On 01 Jun 2010, at 2:30 AM, Bryan McQuade wrote:

I had a conversation with a well known hosting provider recently and
they told me they use the default Apache configuration for their
shared hosting service. When I asked if they provide gzip as an option
for their users, they said no, since it was not enabled by default.
When I explained to them that enabling gzip has significant benefits
for end users they were very interested in turning on gzip. This
company just used the default Apache config, assuming that it was
reasonably well tuned by default. You can claim that they're making
bad, uninformed decisions, or whatever you want to, but the fact
remains: some Apache users assume that the default config is a
reasonably good config, and use it as-is.

The very definition of "tuned" means "tailored for your local setup".

The default httpd configuration works reasonably well out the box. It is only when your site has special needs that it should start changing the setup, and the site should understand what their needs are and whether it is appropriate to turn it on.

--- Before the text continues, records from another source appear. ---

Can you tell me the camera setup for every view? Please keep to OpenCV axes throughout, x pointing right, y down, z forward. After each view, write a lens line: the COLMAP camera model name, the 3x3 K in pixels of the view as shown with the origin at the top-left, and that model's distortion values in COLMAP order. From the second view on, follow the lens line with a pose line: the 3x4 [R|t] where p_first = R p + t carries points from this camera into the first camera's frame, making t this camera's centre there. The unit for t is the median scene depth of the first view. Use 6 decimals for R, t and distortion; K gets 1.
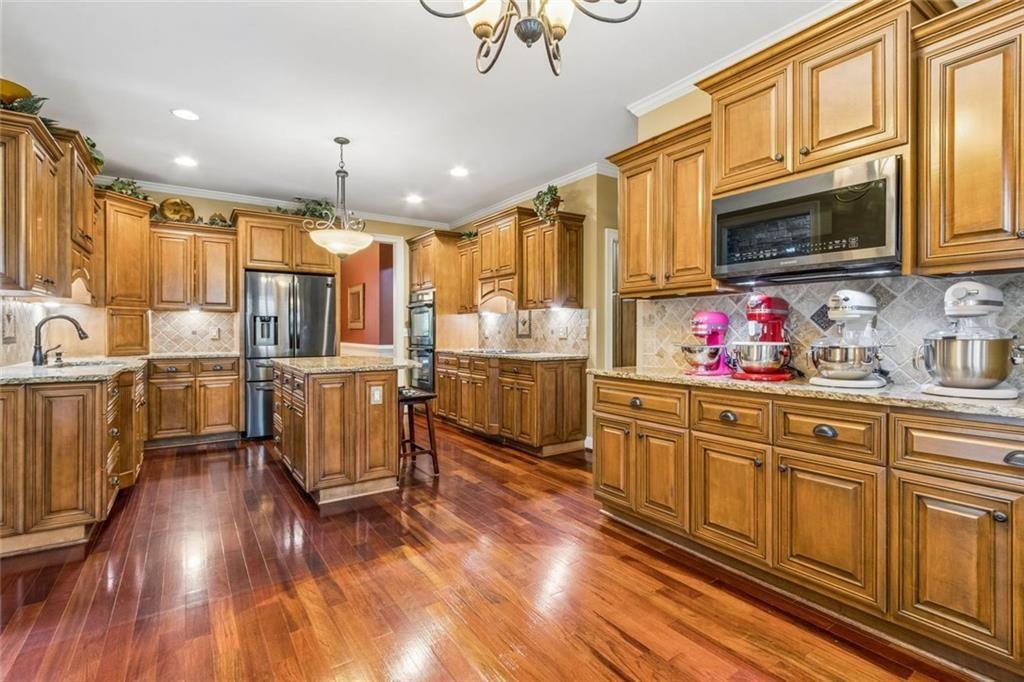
lens RADIAL K [[479.8, 0, 508.9], [0, 479.8, 335.2], [0, 0, 1]] dist [0.003555, -0.000957]
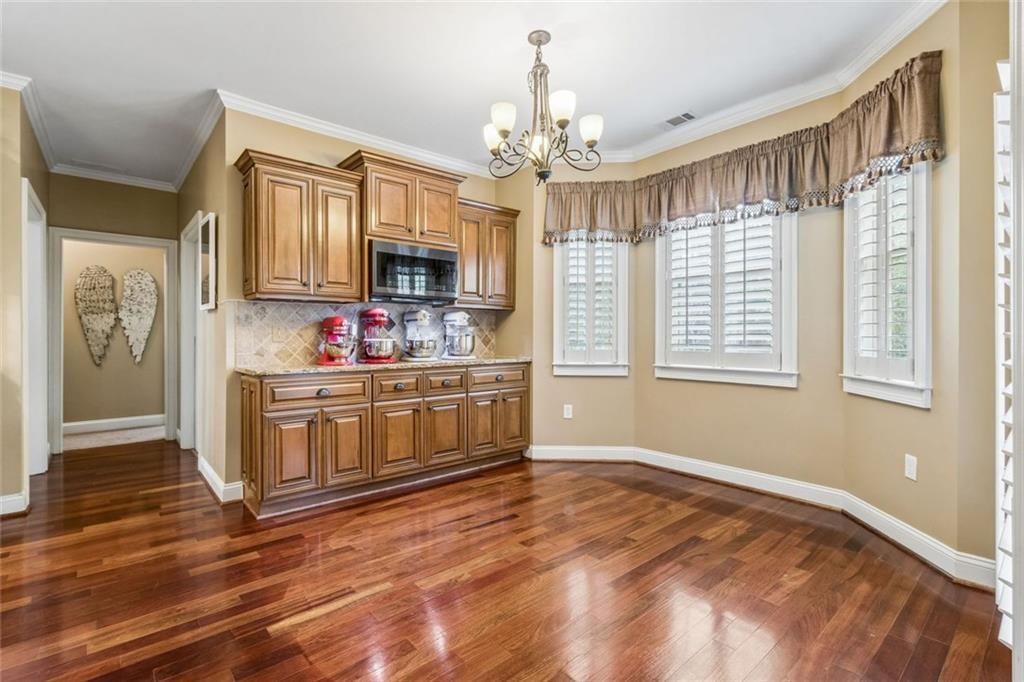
lens RADIAL K [[479.8, 0, 505.7], [0, 479.8, 336.4], [0, 0, 1]] dist [0.003555, -0.000957]
pose [[-0.127613, -0.003911, 0.991816, -1.431702], [0.006907, 0.999964, 0.004832, 0.002649], [-0.991800, 0.007467, -0.127581, 1.088583]]
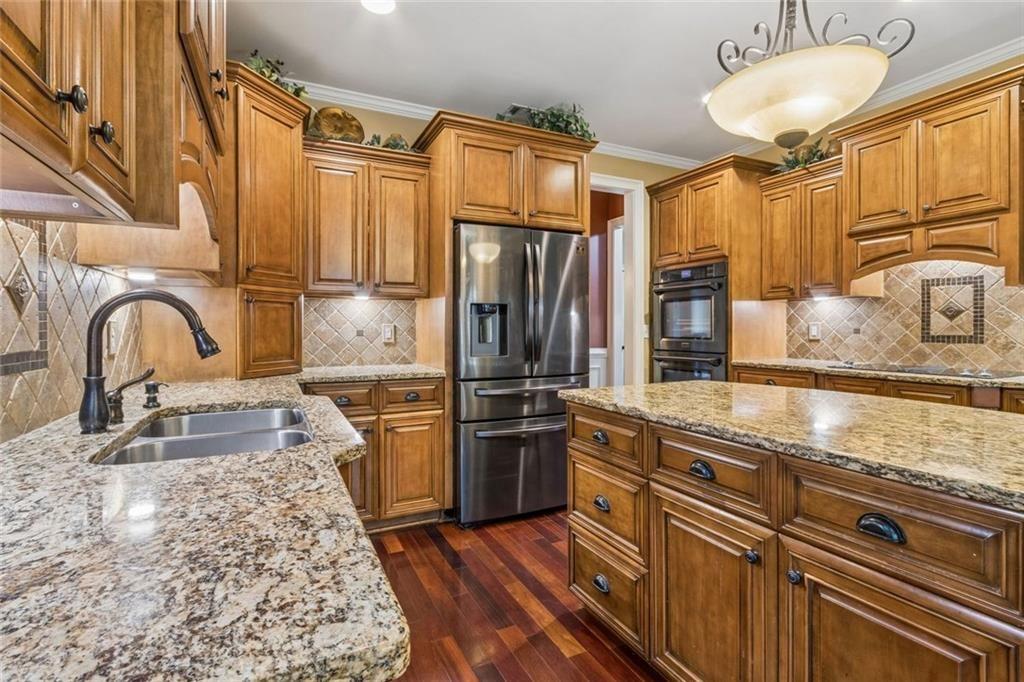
lens RADIAL K [[479.8, 0, 505.5], [0, 479.8, 330.6], [0, 0, 1]] dist [0.003555, -0.000957]
pose [[0.989889, -0.002658, -0.141816, -0.396352], [0.002190, 0.999992, -0.003459, -0.006406], [0.141824, 0.003114, 0.989887, 0.436267]]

Zooming into mod_deflate, mod_deflate only makes sense if you have the CPU to support it. If you don't have enough CPU support (think virtualised hosts), mod_deflate will be a performance drag, not a boost. Typically, you would want to front a mod_deflate with an HTTP cache, such as mod_cache (or equivalent). Here mod_cache only makes sense if you have the disk space to support it, and there is no real one-size-fits-all cache setup.

The next problem is that you only want to enable mod_deflate on compressible content - that means "not images" for most people, but might not be. Again, not every site has the same content, and therefore not every site has the same setup for mod_delate.

This said, our default config is 15 years old, and attempts to disable deflate for browsers that don't support it, like "Netscape 4". Unless there are modern browsers that have broken protocol support for transfer encoding, these obsolete examples need to be removed.